Today I met with people in the Hague about this project and other potential projects in the future. One of the meetings I had was with a woman who works at the International Criminal Tribunal on the former Yugoslavia.
Some notes about ICTY:
- ICTY was created as an ad hoc tribunal under the auspices on the United Nations to respond judicially to the atrocities committed in the former Yugoslavia (including current Croatia and Bosnia-Hercegovina, and Serbia) during the 1990s.
- There are victims and defendents as well as convicted perpetrators from Bosnia, Serbia, and Croatia.
- ICTY prosecutes genocide, crimes against humanity, and war crimes committed by the highest levels of the accused perpetrators.
- ICTY is temporary and event-specific- it only has jusisdiction over certain historical events in particular territories.
This morning, I met with Michelle Jarvis from the ICTY. She is involved in the prosecution and appeals of gendered crimes.
She said that she was eager for a new perspective on the subject of rape and war, coming from outside the sociopolitical/legal realm. She enouraged me to move beyind a desrciption f the horrible problem and address the issue of what can be done.

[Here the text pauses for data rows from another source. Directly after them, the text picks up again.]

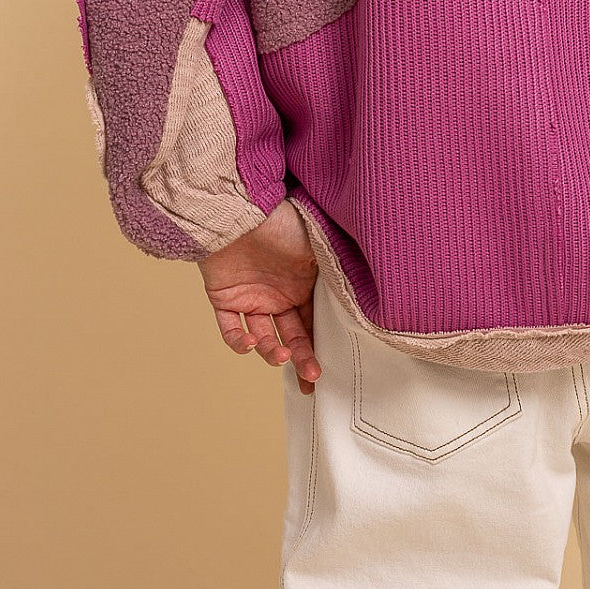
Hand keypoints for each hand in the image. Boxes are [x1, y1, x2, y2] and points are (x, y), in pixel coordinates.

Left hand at [197, 199, 321, 393]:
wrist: (241, 209)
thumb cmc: (282, 222)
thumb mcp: (319, 245)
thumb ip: (337, 271)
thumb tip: (365, 293)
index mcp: (302, 285)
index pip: (312, 324)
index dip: (317, 349)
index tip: (323, 375)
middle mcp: (278, 294)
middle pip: (291, 336)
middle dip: (300, 360)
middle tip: (309, 378)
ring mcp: (251, 297)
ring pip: (263, 338)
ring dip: (272, 352)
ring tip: (280, 354)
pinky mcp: (224, 298)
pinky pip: (230, 329)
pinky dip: (239, 342)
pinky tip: (251, 343)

The most salient advice she gave was to develop the analysis of the problem of sexual violence in war to address the larger (and ultimately more important question): how do these women recover and what can/should the international community do to assist survivors in the process of healing from trauma.
Michelle was friendly, intelligent, and really interested in what I was doing. I gave her a copy of my book and asked her to help me strengthen the section about the development of the crime of rape in international law. It was really encouraging to meet with her, because she is doing important work and she felt like a kindred spirit.
After this productive meeting, I was able to watch an hour of the court proceedings that were happening while I was visiting ICTY. I got to see the cross-examination of some expert witness about when he knew about the existance of the Croatian part of the current Bosnia-Hercegovina.
It was amazing to see the court, with its judges clad in red and black. Countless people were plugged in to computers as translated text scrolled by on the monitors. Audience members, judges, etc. wear earphones to listen to the translation, but I was lucky because the court was conducted in english. When the cross-examination got heated, a vexed-sounding french woman would come over the loudspeaker to remind the witness and lawyer to pause between responses for translation.
This was a once in a lifetime opportunity, to see ICTY in action, because it is a temporary, ad hoc court. It is scheduled to end in the next couple of years (I don't remember exactly when) and then it will be no more.
I feel blessed to have experienced it, even for only an hour during some kinda boring testimony. I had to get going though, because I had another meeting to attend to in the Hague...
After all this excitement, I took the tram across town to the International Criminal Court.